Tam has denied all claims linking him to gangs and organized crime and maintains the allegations have never been proven in court.
Meanwhile, the CBSA, Public Safety Canada, the RCMP and Immigration, Refugees and Citizenship Canada, all declined to comment on Tam’s case, citing either privacy concerns or ongoing and potential investigations.
The office of border security and organized crime minister, Bill Blair, did not respond to requests for comment about Tam’s immigration case.
Tam appeals decisions
In December 2015, following the negative immigration decision from a month earlier, Tam’s lawyer submitted an appeal to the federal court.
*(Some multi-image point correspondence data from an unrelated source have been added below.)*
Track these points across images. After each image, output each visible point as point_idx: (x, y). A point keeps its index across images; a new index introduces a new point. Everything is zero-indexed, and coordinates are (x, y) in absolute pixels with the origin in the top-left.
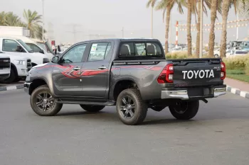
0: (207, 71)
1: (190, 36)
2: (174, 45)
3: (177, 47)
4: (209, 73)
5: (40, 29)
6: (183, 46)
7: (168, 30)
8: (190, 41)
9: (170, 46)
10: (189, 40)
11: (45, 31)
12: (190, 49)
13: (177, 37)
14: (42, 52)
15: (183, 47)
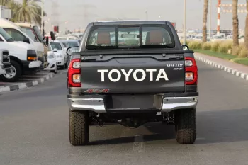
0: (151, 71)
1: (236, 18)
2: (215, 32)
3: (218, 34)
4: (155, 74)
5: (39, 11)
6: (227, 33)
7: (206, 11)
8: (236, 25)
9: (209, 33)
10: (234, 24)
11: (44, 14)
12: (237, 37)
13: (218, 20)
14: (27, 41)
15: (227, 35)
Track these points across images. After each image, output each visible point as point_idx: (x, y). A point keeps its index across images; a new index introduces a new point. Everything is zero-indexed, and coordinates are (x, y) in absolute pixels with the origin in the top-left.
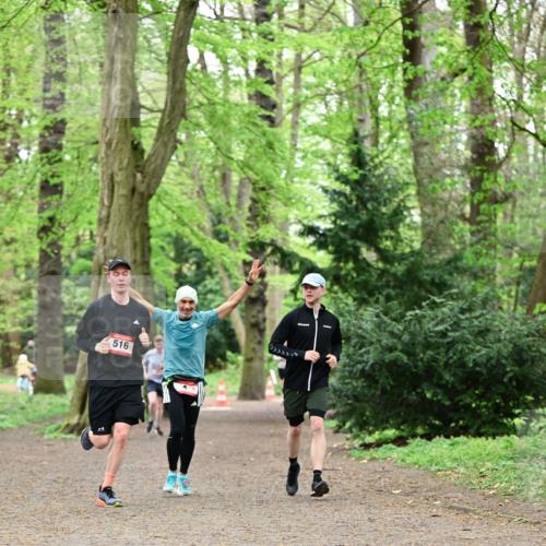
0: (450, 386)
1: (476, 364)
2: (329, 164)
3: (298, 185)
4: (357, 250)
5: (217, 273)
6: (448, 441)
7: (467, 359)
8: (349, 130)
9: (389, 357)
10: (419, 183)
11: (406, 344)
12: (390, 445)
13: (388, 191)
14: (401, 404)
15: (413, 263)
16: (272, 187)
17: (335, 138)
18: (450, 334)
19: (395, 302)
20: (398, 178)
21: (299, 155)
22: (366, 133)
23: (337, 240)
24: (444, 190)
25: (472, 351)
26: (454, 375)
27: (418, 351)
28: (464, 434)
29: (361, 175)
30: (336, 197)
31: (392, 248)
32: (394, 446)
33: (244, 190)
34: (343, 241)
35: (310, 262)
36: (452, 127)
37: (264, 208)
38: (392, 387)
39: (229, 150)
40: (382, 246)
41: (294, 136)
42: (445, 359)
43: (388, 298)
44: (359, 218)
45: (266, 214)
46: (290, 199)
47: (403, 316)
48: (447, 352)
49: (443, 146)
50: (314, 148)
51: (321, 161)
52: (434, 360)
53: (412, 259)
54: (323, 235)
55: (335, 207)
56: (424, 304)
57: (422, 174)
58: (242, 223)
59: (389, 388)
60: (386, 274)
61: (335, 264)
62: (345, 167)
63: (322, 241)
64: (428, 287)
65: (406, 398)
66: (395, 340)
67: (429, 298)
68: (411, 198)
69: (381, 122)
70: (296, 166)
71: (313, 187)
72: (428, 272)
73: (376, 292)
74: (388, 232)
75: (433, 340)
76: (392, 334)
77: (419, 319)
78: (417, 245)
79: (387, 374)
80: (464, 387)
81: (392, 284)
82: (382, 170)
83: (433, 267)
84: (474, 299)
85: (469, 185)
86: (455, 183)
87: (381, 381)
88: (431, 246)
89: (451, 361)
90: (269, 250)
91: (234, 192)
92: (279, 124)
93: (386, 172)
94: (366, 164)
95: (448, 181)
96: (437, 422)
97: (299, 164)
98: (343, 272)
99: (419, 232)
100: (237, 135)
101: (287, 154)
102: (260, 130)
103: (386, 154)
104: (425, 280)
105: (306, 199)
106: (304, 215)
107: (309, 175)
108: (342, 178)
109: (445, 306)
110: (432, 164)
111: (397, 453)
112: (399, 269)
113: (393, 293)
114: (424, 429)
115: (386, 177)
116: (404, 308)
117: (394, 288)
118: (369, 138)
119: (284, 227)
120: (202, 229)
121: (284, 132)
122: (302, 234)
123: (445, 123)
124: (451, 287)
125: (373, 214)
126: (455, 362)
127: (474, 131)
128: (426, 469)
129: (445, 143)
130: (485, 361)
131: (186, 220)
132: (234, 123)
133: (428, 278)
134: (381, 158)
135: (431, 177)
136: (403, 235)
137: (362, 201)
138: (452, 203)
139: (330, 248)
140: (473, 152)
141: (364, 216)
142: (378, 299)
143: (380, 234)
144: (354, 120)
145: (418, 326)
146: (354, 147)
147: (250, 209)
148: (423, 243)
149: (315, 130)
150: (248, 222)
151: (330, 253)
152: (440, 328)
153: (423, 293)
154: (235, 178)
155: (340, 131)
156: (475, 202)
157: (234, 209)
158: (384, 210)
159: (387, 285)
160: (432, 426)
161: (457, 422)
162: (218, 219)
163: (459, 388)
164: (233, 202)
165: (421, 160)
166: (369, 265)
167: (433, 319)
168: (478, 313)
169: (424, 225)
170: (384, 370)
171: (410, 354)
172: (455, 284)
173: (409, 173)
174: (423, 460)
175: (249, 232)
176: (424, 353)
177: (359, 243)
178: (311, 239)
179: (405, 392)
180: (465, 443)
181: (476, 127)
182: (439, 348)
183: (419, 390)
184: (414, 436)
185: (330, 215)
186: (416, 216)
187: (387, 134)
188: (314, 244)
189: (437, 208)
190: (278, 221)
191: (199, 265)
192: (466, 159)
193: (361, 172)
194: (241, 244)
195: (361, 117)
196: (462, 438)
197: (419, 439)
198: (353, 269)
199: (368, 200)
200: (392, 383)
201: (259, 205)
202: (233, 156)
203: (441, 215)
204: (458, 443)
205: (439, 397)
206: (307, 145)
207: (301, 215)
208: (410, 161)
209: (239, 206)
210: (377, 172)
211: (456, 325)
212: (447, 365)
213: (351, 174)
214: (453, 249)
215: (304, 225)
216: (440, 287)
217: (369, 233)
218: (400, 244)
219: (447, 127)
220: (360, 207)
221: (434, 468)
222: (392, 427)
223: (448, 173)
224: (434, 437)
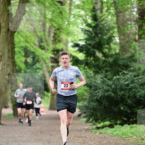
0: (130, 105)
1: (140, 96)
2: (84, 20)
3: (72, 28)
4: (94, 53)
5: (40, 61)
6: (129, 126)
7: (137, 95)
8: (91, 7)
9: (107, 94)
10: (118, 27)
11: (113, 89)
12: (107, 128)
13: (107, 30)
14: (111, 112)
15: (116, 58)
16: (62, 29)
17: (86, 10)
18: (130, 85)
19: (109, 73)
20: (110, 25)
21: (72, 16)
22: (98, 8)
23: (87, 49)
24: (128, 30)
25: (139, 91)
26: (132, 101)
27: (118, 91)
28: (136, 124)
29: (96, 24)
30: (86, 32)
31: (108, 52)
32: (108, 128)
33: (51, 30)
34: (89, 49)
35: (77, 57)
36: (131, 5)
37: (59, 37)
38: (108, 105)
39: (45, 14)
40: (104, 51)
41: (70, 9)
42: (128, 95)
43: (107, 71)
44: (95, 40)
45: (59, 39)
46: (69, 33)
47: (112, 78)
48: (129, 92)
49: (127, 13)
50: (78, 14)
51: (81, 19)
52: (124, 95)
53: (116, 56)
54: (82, 47)
55: (86, 36)
56: (120, 73)
57: (120, 23)
58: (50, 43)
59: (107, 106)
60: (106, 62)
61: (86, 58)
62: (90, 21)
63: (81, 49)
64: (122, 67)
65: (113, 110)
66: (109, 88)
67: (122, 72)
68: (115, 33)
69: (104, 4)
70: (71, 20)
71: (78, 29)
72: (122, 61)
73: (102, 69)
74: (106, 46)
75: (124, 88)
76: (108, 85)
77: (118, 79)
78: (117, 51)
79: (106, 100)
80: (136, 105)
81: (108, 66)
82: (104, 22)
83: (124, 59)
84: (139, 72)
85: (137, 28)
86: (132, 27)
87: (104, 103)
88: (123, 51)
89: (131, 95)
90: (61, 53)
91: (47, 30)
92: (65, 4)
93: (106, 23)
94: (98, 20)
95: (129, 26)
96: (125, 119)
97: (72, 19)
98: (89, 61)
99: (119, 46)
100: (48, 9)
101: (67, 16)
102: (57, 7)
103: (105, 16)
104: (121, 64)
105: (75, 33)
106: (74, 39)
107: (76, 24)
108: (89, 25)
109: (128, 74)
110: (123, 20)
111: (110, 131)
112: (111, 60)
113: (108, 69)
114: (120, 121)
115: (106, 25)
116: (112, 75)
117: (109, 67)
118: (99, 10)
119: (66, 44)
120: (35, 44)
121: (66, 7)
122: (73, 46)
123: (128, 4)
124: (130, 67)
125: (101, 39)
126: (132, 96)
127: (140, 7)
128: (121, 137)
129: (128, 12)
130: (144, 95)
131: (29, 41)
132: (47, 4)
133: (122, 63)
134: (104, 17)
135: (123, 24)
136: (112, 47)
137: (96, 34)
138: (131, 35)
139: (84, 52)
140: (139, 15)
141: (97, 40)
142: (102, 72)
143: (103, 47)
144: (93, 3)
145: (118, 82)
146: (94, 13)
147: (53, 37)
148: (120, 50)
149: (78, 7)
150: (53, 42)
151: (84, 53)
152: (126, 83)
153: (120, 69)
154: (48, 25)
155: (88, 7)
156: (140, 34)
157: (47, 37)
158: (105, 37)
159: (106, 66)
160: (123, 120)
161: (133, 119)
162: (41, 41)
163: (134, 105)
164: (47, 34)
165: (119, 18)
166: (99, 58)
167: (124, 79)
168: (141, 77)
169: (120, 43)
170: (105, 99)
171: (115, 93)
172: (132, 66)
173: (115, 23)
174: (120, 133)
175: (53, 46)
176: (120, 92)
177: (95, 50)
178: (77, 49)
179: (113, 107)
180: (136, 127)
181: (140, 6)
182: (126, 90)
183: (118, 107)
184: (116, 124)
185: (84, 39)
186: (117, 40)
187: (106, 8)
188: (78, 50)
189: (125, 36)
190: (64, 42)
191: (34, 58)
192: (137, 18)
193: (96, 23)
194: (50, 50)
195: (96, 2)
196: (135, 125)
197: (118, 125)
198: (93, 60)
199: (99, 33)
200: (108, 104)
201: (57, 36)
202: (46, 16)
203: (127, 39)
204: (133, 127)
205: (126, 109)
206: (75, 12)
207: (73, 39)
208: (115, 18)
209: (49, 35)
210: (102, 23)
211: (133, 82)
212: (129, 97)
213: (92, 23)
214: (132, 53)
215: (74, 43)
216: (126, 67)
217: (99, 46)
218: (111, 50)
219: (129, 5)
220: (96, 36)
221: (124, 136)
222: (108, 121)
223: (129, 23)
224: (124, 124)
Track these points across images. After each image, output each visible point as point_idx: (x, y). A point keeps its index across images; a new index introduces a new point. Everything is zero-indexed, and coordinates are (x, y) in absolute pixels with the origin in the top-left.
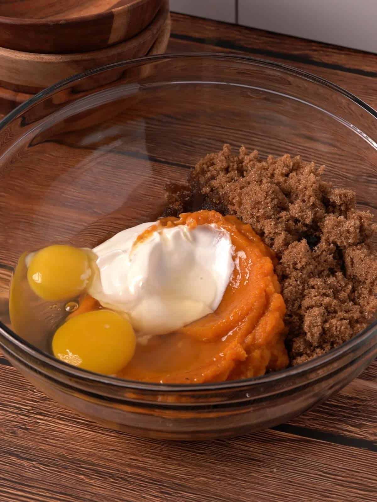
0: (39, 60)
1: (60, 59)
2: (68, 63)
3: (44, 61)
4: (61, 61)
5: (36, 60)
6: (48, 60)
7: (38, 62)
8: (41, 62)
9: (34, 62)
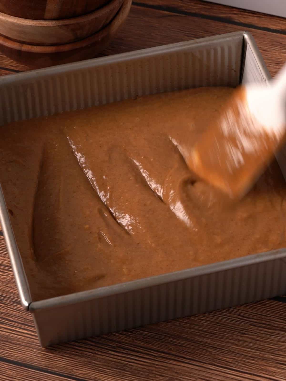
0: (39, 25)
1: (54, 24)
2: (60, 27)
3: (43, 25)
4: (55, 25)
5: (37, 25)
6: (46, 24)
7: (38, 26)
8: (41, 26)
9: (36, 26)
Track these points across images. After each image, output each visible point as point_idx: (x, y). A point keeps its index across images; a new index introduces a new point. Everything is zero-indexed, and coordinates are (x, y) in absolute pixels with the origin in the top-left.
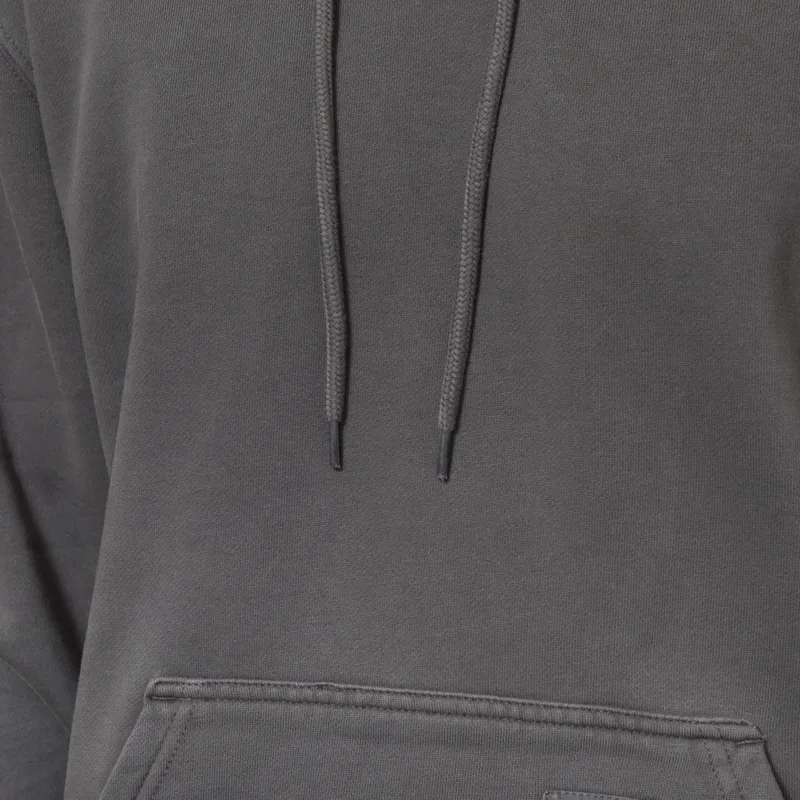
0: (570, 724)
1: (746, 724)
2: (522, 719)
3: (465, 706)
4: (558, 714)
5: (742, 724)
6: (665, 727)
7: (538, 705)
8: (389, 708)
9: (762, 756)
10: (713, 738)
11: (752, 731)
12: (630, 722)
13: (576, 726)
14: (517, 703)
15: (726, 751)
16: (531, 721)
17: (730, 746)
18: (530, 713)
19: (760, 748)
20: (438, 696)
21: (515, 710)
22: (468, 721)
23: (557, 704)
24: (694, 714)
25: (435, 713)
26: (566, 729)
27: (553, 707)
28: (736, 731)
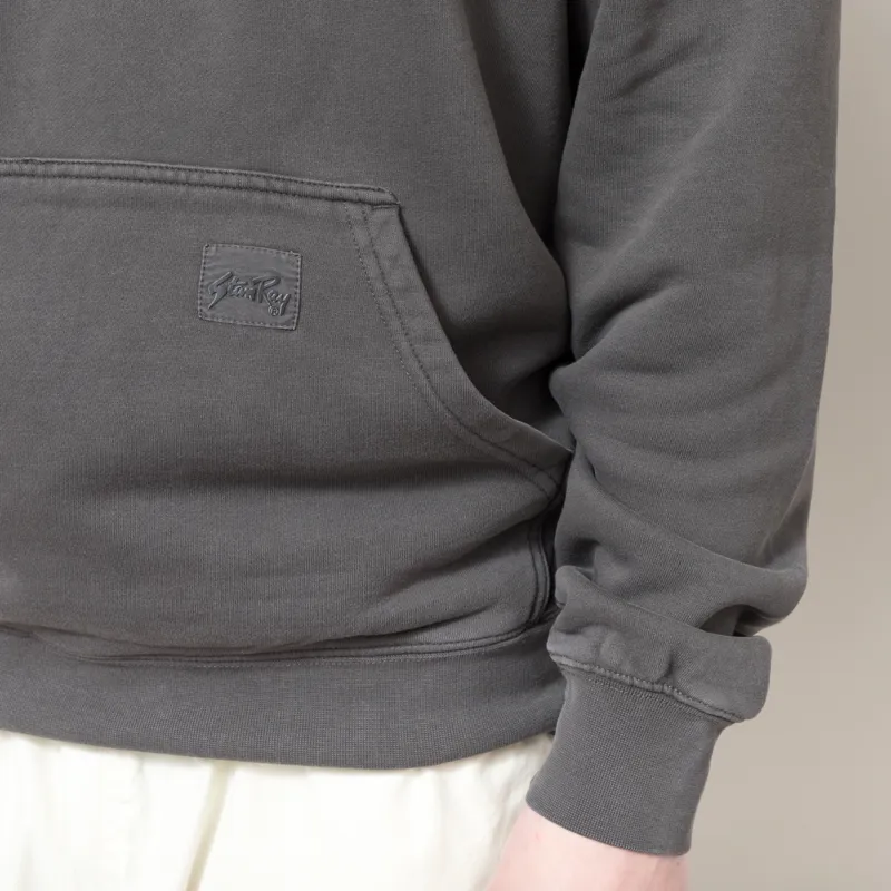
0: (228, 187)
1: (383, 191)
2: (187, 183)
3: (142, 172)
4: (218, 178)
5: (379, 190)
6: (309, 189)
7: (202, 171)
8: (79, 177)
9: (395, 218)
10: (351, 201)
11: (387, 197)
12: (279, 185)
13: (234, 188)
14: (185, 170)
15: (364, 213)
16: (196, 185)
17: (367, 208)
18: (195, 177)
19: (394, 213)
20: (119, 164)
21: (182, 176)
22: (143, 185)
23: (217, 170)
24: (337, 180)
25: (116, 179)
26: (225, 191)
27: (215, 172)
28: (372, 196)
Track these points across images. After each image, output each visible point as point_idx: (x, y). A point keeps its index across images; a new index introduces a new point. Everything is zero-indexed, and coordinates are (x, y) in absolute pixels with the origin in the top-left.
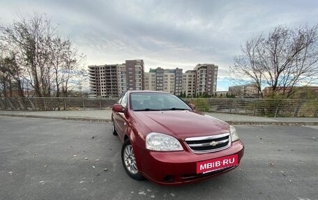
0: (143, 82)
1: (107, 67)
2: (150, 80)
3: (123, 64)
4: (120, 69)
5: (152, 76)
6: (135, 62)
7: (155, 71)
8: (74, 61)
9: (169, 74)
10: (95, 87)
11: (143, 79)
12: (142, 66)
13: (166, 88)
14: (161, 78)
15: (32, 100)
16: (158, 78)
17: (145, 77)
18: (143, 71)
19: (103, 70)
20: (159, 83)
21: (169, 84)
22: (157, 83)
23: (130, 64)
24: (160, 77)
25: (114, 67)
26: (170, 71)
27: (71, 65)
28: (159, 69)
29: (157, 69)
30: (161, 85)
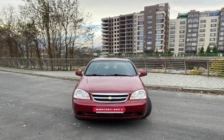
0: (167, 34)
1: (122, 18)
2: (177, 30)
3: (141, 12)
4: (137, 19)
5: (181, 23)
6: (156, 8)
7: (185, 16)
8: (81, 20)
9: (209, 19)
10: (107, 44)
11: (167, 28)
12: (167, 12)
13: (202, 40)
14: (195, 26)
15: (45, 61)
16: (190, 26)
17: (170, 27)
18: (167, 18)
19: (117, 22)
20: (192, 33)
21: (208, 33)
22: (188, 33)
23: (151, 11)
24: (193, 24)
25: (130, 17)
26: (211, 14)
27: (79, 24)
28: (193, 12)
29: (189, 13)
30: (194, 35)
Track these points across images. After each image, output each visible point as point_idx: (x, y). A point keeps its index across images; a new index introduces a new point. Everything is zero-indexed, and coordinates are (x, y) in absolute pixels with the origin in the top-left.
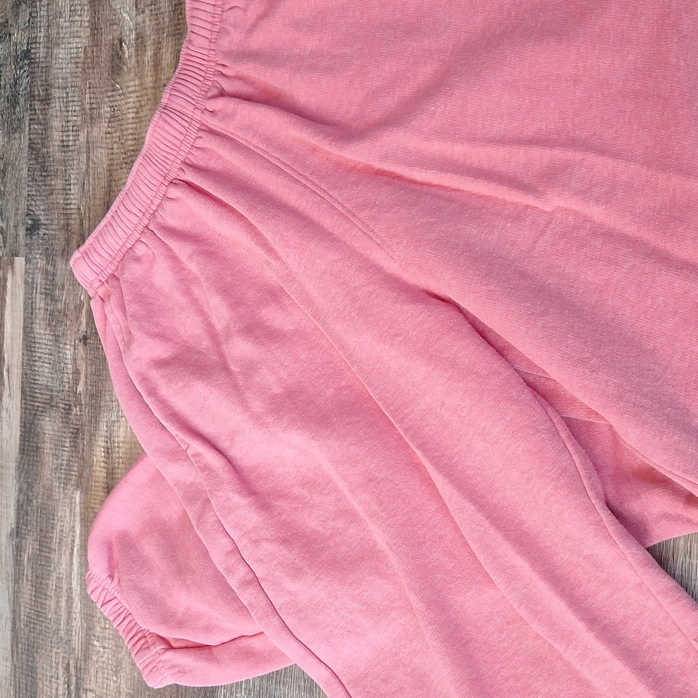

His lawyer argued the government unfairly raised alleged connections to organized crime without giving Tam an opportunity to respond to these claims.
But before a hearing could be held, the office of then-Liberal immigration minister John McCallum — who later became Canada’s ambassador to China — settled the case, giving Tam another shot at staying in Canada.
When the application was denied for a second time a year later, Tam’s lawyers again appealed the decision.
WATCH: Global investigation raises more money-laundering concerns
This time, they argued the officer who rejected the file erred by mistakenly saying Tam was sentenced to “15 months in jail” because of his 2010 conviction when he was actually given a 15-month conditional sentence with no jail time.
This, according to Tam’s lawyers, tainted the immigration officer’s perception of the seriousness of Tam’s role in the marijuana grow operation, which Tam described as “minor and inactive.”
But like the first appeal, lawyers for the Department of Justice acting on behalf of the office of Immigration Minister Ahmed Hussen settled the case before a hearing could be held.
The terms of this settlement are unknown and Hussen’s office has not responded to questions about Tam’s current status in Canada. The government also declined to say why it did not continue fighting the case in court.
According to records filed in a 2018 civil case in B.C. courts and land title records, Tam is believed to be residing in Richmond, B.C.
Larlee, Tam’s lawyer, also told Global News he met with his client to discuss a request for an interview. He did not specify where this meeting took place.